* How to complete this task: Please repeat the line that contains "UK job market for Indian students" and every line after it, exactly, through the end of the records.

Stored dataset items
◇ ◇ ◇

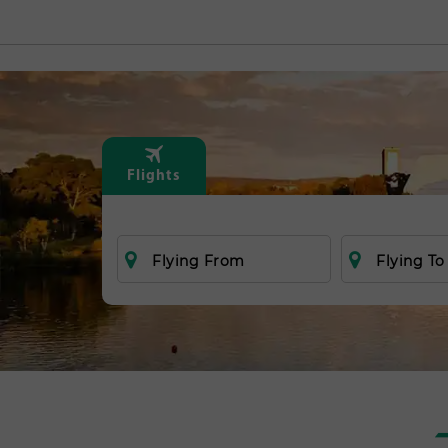
Flights
Flying From
Flying To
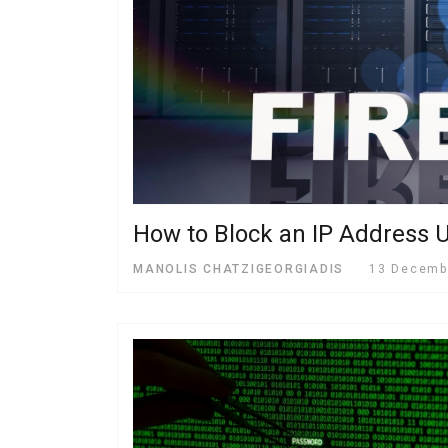
How to Block an IP Address U
MANOLIS CHATZIGEORGIADIS
13 Decemb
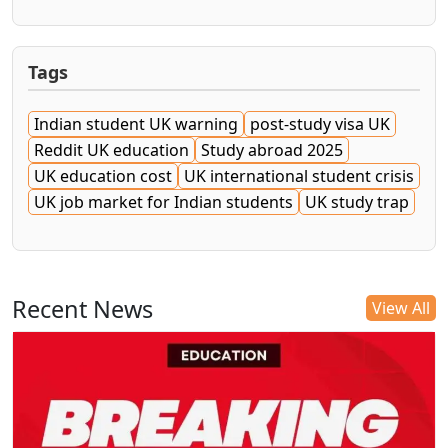
Tags
Indian student UK warning
post-study visa UK
Reddit UK education
Study abroad 2025
UK education cost
UK international student crisis
UK job market for Indian students
UK study trap
Recent News
View All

◇ ◇ ◇

* Solution:
UK job market for Indian students
UK study trap
Recent News
View All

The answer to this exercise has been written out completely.